Exercise brief
In the SRU justification below about s390x kernel IOMMU settings, how much network throughput degradation is reported for streaming-type workloads?

Passage for review
------------------------------------------------
** Description changed:

+ SRU Justification:
+ 
+ [Impact]
+ 
+  * With the introduction of c76c067e488c "s390/pci: Use dma-iommu layer"
+    (upstream with since kernel v6.7-rc1) there was a move (on s390x only)
+    to a different dma-iommu implementation.
+ 
+  * And with 92bce97f0c34 "s390/pci: Fix reset of IOMMU software counters"
+    (again upstream since 6.7(rc-1) the IOMMU_DEFAULT_DMA_LAZY kernel config
+    option should now be set to 'yes' by default for s390x.
+ 
+  * Since CONFIG_IOMMU_DEFAULT_DMA_STRICT and IOMMU_DEFAULT_DMA_LAZY
+    are related to each other CONFIG_IOMMU_DEFAULT_DMA_STRICT needs to be
+    set to "no" by default, which was upstream done by b2b97a62f055
+    "Revert "s390: update defconfigs"".
+ 
+  * These changes are all upstream, but were not picked up by the Ubuntu
+    kernel config.
+ 
+  * And not having these config options set properly is causing significant
+    PCI-related network throughput degradation (up to -72%).
+ 
+  * This shows for almost all workloads and numbers of connections,
+    deteriorating with the number of connections increasing.
+ 
+  * Especially drastic is the drop for a high number of parallel connections
+    (50 and 250) and for small and medium-size transactional workloads.
+    However, also for streaming-type workloads the degradation is clearly
+    visible (up to 48% degradation).
+ 
+ [Fix]
+ 
+  * The (upstream) fix is to set
+    IOMMU_DEFAULT_DMA_STRICT=no
+    and
+    IOMMU_DEFAULT_DMA_LAZY=y
+    (which is needed for the changed DAM IOMMU implementation since v6.7).
+ 
+ [Test Case]
+ 
+  * Setup two Ubuntu Server 24.04 LPARs (with kernel 6.8)
+    (one acting as server and as client)
+    that have (PCIe attached) RoCE Express devices attached
+    and that are connected to each other.
+ 
+  * Sample workload rr1c-200x1000-250 with rr1c-200x1000-250.xml:
+    <?xml version="1.0"?>
+    <profile name="TCP_RR">
+            <group nprocs="250">
+                    <transaction iterations="1">
+                            <flowop type="connect" options="remotehost=<remote 
IP> protocol=tcp tcp_nodelay" />
+                    </transaction>
+                    <transaction duration="300">
+                            <flowop type="write" options="size=200"/>
+                            <flowop type="read" options="size=1000"/>
+                    </transaction>
+                    <transaction iterations="1">
+                            <flowop type="disconnect" />
+                    </transaction>
+            </group>
+    </profile>
+ 
+  * Install uperf on both systems, client and server.
------------------------------------------------
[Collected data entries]
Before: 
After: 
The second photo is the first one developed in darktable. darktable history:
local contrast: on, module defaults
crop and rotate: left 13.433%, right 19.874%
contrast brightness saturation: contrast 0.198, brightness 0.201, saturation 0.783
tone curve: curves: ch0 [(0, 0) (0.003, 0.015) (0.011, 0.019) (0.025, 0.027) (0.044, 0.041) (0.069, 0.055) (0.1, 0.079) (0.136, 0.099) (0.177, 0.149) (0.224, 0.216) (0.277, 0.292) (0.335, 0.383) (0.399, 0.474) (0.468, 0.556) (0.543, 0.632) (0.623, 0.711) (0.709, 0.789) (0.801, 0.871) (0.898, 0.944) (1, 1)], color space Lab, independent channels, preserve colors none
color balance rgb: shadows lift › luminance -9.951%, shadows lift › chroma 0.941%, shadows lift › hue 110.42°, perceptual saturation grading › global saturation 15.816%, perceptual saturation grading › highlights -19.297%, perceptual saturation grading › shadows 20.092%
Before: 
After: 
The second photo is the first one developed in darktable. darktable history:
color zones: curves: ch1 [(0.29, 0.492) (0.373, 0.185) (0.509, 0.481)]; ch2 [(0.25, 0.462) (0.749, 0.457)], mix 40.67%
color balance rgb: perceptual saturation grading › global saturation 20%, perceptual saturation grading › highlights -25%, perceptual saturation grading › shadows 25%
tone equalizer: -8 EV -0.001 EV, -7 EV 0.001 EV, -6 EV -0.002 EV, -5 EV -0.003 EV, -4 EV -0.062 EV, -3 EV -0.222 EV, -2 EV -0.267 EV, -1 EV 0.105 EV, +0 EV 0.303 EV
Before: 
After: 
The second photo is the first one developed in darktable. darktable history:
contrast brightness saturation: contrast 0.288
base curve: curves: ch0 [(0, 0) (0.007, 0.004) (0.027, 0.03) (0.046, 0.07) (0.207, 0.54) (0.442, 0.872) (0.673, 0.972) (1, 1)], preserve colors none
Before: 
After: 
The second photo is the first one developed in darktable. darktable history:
------------------------------------------------
Response to the exercise
Up to 48%.